Micro-CT acquisition and image processing to track and characterize pulmonary nodules in mice
May Zaw Thin, Axel Behrens, Christopher Moore, Thomas Snoeks, Tammy Kalber, Julian Downward































Extended
Extended Data Fig. 1 Highlighting and binary thresholding of individual lung tumors using Analyze software.
a – e , Screenshots showing how to draw ROI around the tumour using the tool called ‘Draw wall’ ( a ) and adjust the binary threshold values to display the tumour area as white pixels with a black outline ( b ) as presented in 3D volume rendered ( c ), sagittal ( d ) and coronal images ( e ).
Extended Data Fig. 2 Isolation and extraction of individual lung tumours using Analyze software.
a – c , Images from 3D volume rendered ( a ), sagittal ( b ) and coronal panels ( c ) showing the tumour attached to the background. d – h , Screenshots showing how to use the tool called ‘Object Separator’ ( d ) and erase unwanted highlighted areas manually to isolate tumour nodule from the background ( e ) as presented in volume rendered ( f ), sagittal ( g ) and coronal images ( h ).
Extended Data Fig. 3 Binary thresholding and highlighting of trachea and heart using Analyze software.
a – d , Images from 3D volume rendered ( a ), sagittal ( b ) and coronal ( c ) panels showing part of binary thresholded trachea after adjusting the threshold values ( d ). e , Screenshot showing how to highlight two regions of the heart by marking and scrolling through the frames with the tool called ‘Draw’.

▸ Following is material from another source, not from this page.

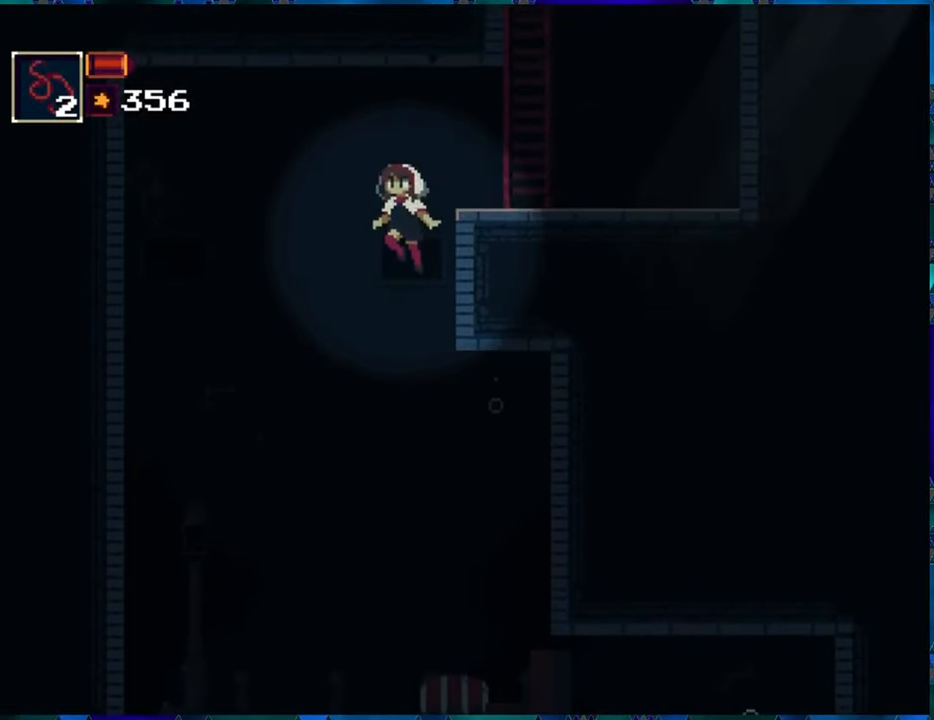
{"buttons": ["DPAD_RIGHT"], "left_stick": "center", "right_stick": "center", "events": [[116, "B", "up"], [166, "B", "down"], [166, "DPAD_RIGHT", "down"], [266, "B", "up"], [333, "B", "down"], [500, "B", "up"]]}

Extended Data Fig. 4 Calculating signal intensity of trachea, heart and air for automatic lung segmentation with Analyze software.
a , Calculation of the mean signal intensity of trachea and heart by setting parameters. b – d , Images showing step-by-step instructions to calculate signal intensity of air inside the lung starting with creating a calibration curve with results from the trachea and the heart ( b ), loading Image algebra from selected lung scan ( c ) and then dragging image into Input picture (arrow) followed by filling equation from the calibration curve for Output and naming output image with underscore (_) at the end ( d ). e , Image showing how to segment the lung from the background by setting threshold in region grow.

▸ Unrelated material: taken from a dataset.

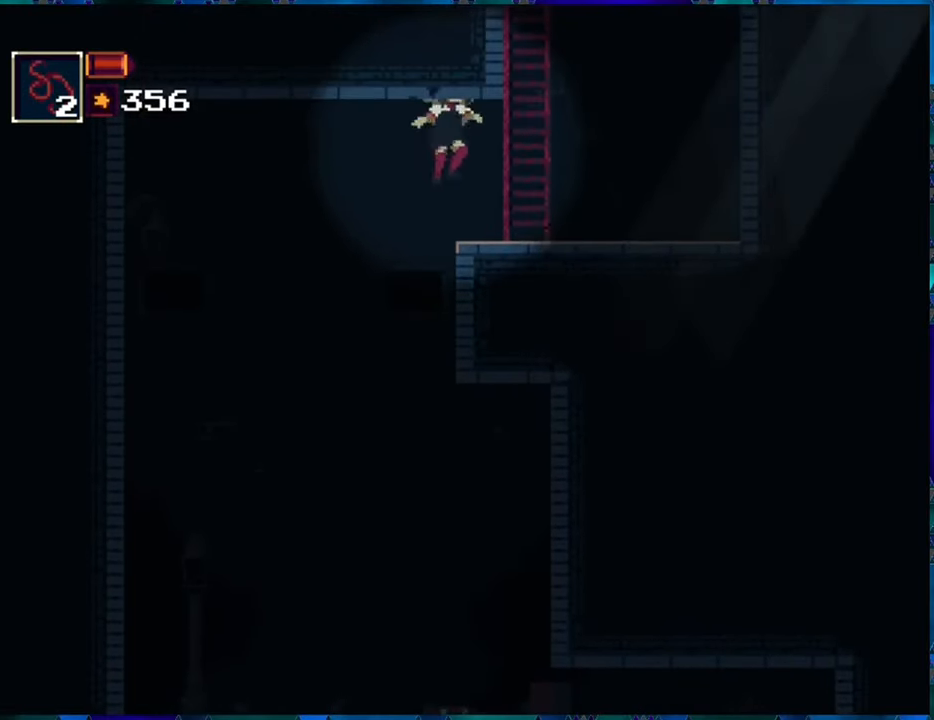
{"buttons": ["B", "DPAD_RIGHT"], "left_stick": "center", "right_stick": "center", "events": [[250, "B", "down"], [383, "B", "up"], [450, "B", "down"]]}
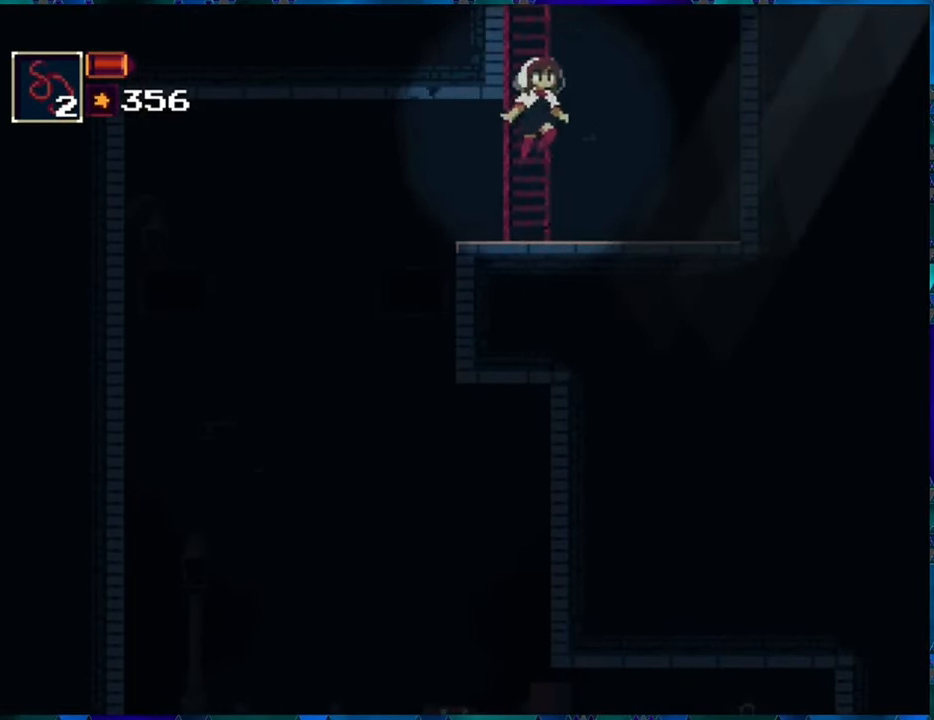
{"buttons": ["B", "DPAD_RIGHT"], "left_stick": "center", "right_stick": "center", "events": [[50, "B", "up"], [116, "B", "down"], [216, "B", "up"], [300, "B", "down"], [400, "B", "up"], [466, "B", "down"]]}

Extended Data Fig. 5 Troubleshooting of the 3D lung volume rendering using CTAn software.
a – e , Unrepresentative structures in 3D lung volume rendering ( a ) can be avoided by removing fat tissue (circle) ( b ), gas shadow from stomach (circle) ( c ), motion artifacts from the ribs (black arrow) ( d ) and the spine (black arrow) ( e ) from the ROI of lung.